• _PROBLEMS TO WORK ON_
**A)** Reproduce the article on social work academia from "While the professor" up to and including "when class resumed.".
**B)** Based on the article on social work academia, state whether each statement agrees with it, answering yes or no and quoting the deciding words: (i) The politics class met in a Cineplex theatre at 10 Dundas East. (ii) The professor spoke to the students who walked out before calling a break. (iii) An Indigenous student was the first to leave the class.
**C)** Answer these questions from the article on social work academia:
(i) Who provided the illustrations?
(ii) In which year of study was Juliet Chapman's politics class?
(iii) About what share of the students was missing when class resumed?

• _PASSAGE FOR REVIEW_

Academia that prioritizes a western stamp of approval does social work a disservice.
Words by Vanessa Quon
Illustrations by Laila Amer
CONTENT WARNING: This article discusses topics of racism, violence, Islamophobia, colonial violence and generational trauma. There are mentions of abuse, residential schools and suicide
Sitting in a 10 Dundas East Cineplex theatre, Juliet Chapman watched as a row and a half of her fellow social work students walked out of her first-year politics class.
The professor had brought up Ryerson’s namesake, Egerton Ryerson, while giving a lecture about the colonization of Indigenous Peoples in Canada. Ryerson played an integral role in the creation of the residential school system in Canada, advocating for Indigenous children to be educated separately from white children at boarding schools. These schools ordered for the violent removal of thousands of Indigenous children from their families and communities in forcible attempts to assimilate them into colonial Euro-Canadian culture.
Many children experienced psychological, spiritual, physical and sexual abuse at the hands of “caregivers” at these schools. The long-term impact has left many residential school survivors facing heightened feelings of anger, anxiety, low self-esteem, depression, post-traumatic stress disorder and high rates of suicide, and more.
While giving background on Ryerson, the professor inferred that even though Ryerson did terrible things, the “good things” he did shouldn’t be dismissed.
While the professor spoke about Ryerson and residential schools, an Indigenous student sitting in the front row raised his hand. He started to describe the negative impacts of the residential school system on Indigenous Peoples, but the professor’s tone was dismissive in their response, trying to keep the conversation focused on politics. Chapman could tell some students were upset—faces were angry and she overheard some students saying things like, “I can’t believe he said that” and “that was so inappropriate of him to say.”
The Indigenous student was the first to walk out. Other students in the class followed suit. The professor, without addressing the students who walked out, called for a break. About half the students were missing when class resumed.

• _DATA BLOCK_
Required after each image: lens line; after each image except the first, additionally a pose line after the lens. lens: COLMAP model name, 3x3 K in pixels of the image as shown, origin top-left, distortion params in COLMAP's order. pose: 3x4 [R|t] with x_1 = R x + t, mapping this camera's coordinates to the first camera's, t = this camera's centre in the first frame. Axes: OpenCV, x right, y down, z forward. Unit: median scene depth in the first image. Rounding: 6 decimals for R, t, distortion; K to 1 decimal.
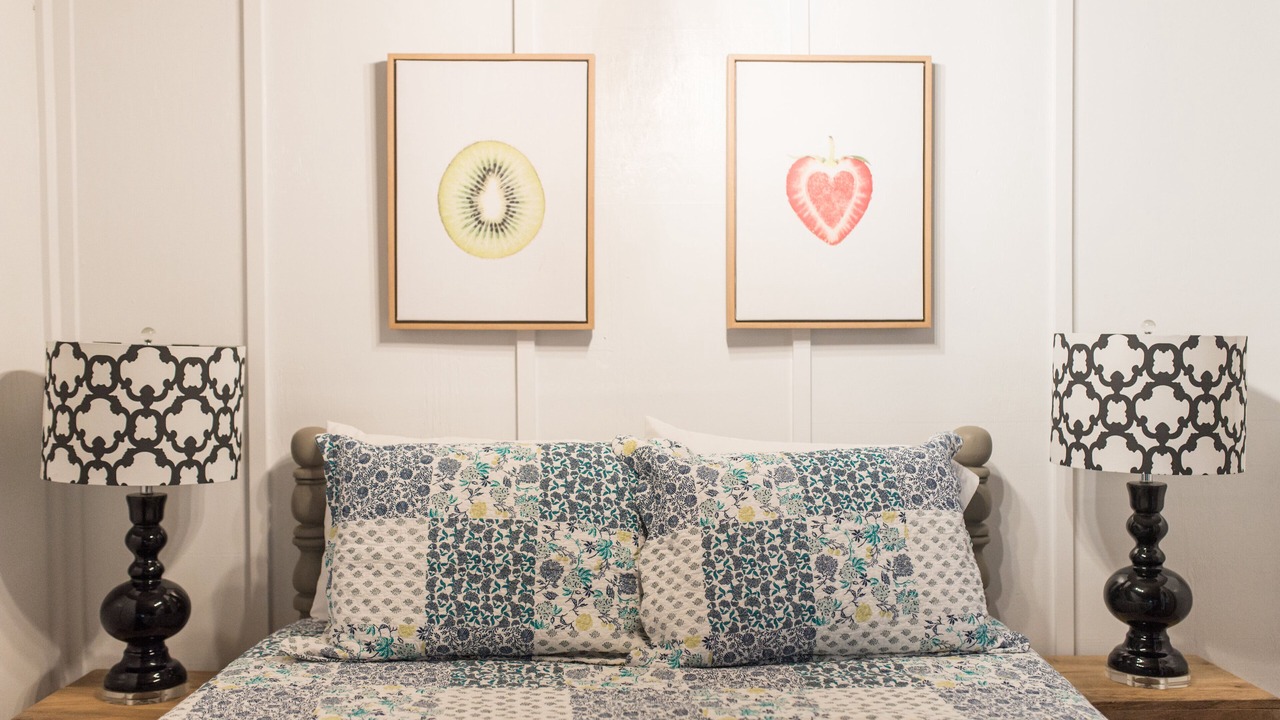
lens RADIAL K [[1217.2, 0, 640.0], [0, 1217.2, 360.0], [0, 0, 1]] dist [-0.001354, -0.001438]
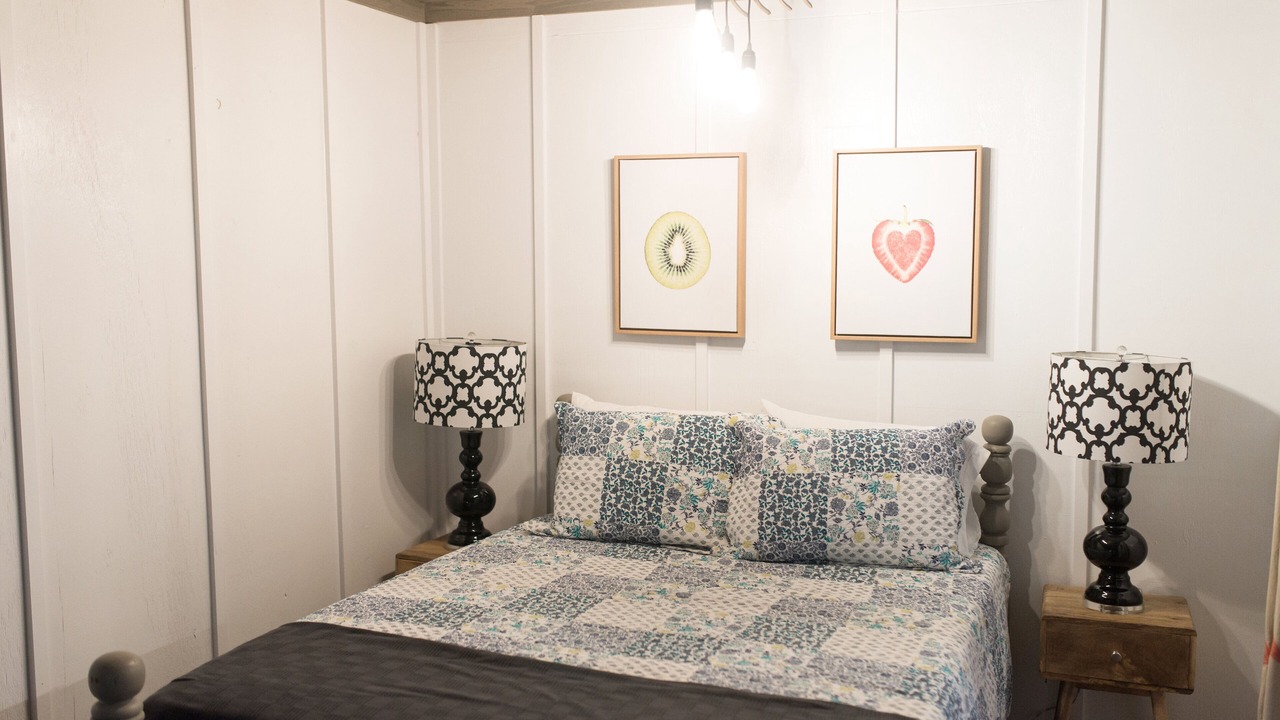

• _TASK SOLUTIONS_
**A)**
While the professor spoke about Ryerson and residential schools, an Indigenous student sitting in the front row raised his hand. He started to describe the negative impacts of the residential school system on Indigenous Peoples, but the professor’s tone was dismissive in their response, trying to keep the conversation focused on politics. Chapman could tell some students were upset—faces were angry and she overheard some students saying things like, “I can’t believe he said that” and “that was so inappropriate of him to say.”
The Indigenous student was the first to walk out. Other students in the class followed suit. The professor, without addressing the students who walked out, called for a break. About half the students were missing when class resumed.

**B)**
(i) Yes: "Sitting in a 10 Dundas East Cineplex theatre"
(ii) No: "The professor, without addressing the students who walked out, called for a break."
(iii) Yes: "The Indigenous student was the first to walk out."

**C)**
(i) Laila Amer
(ii) First year
(iii) About half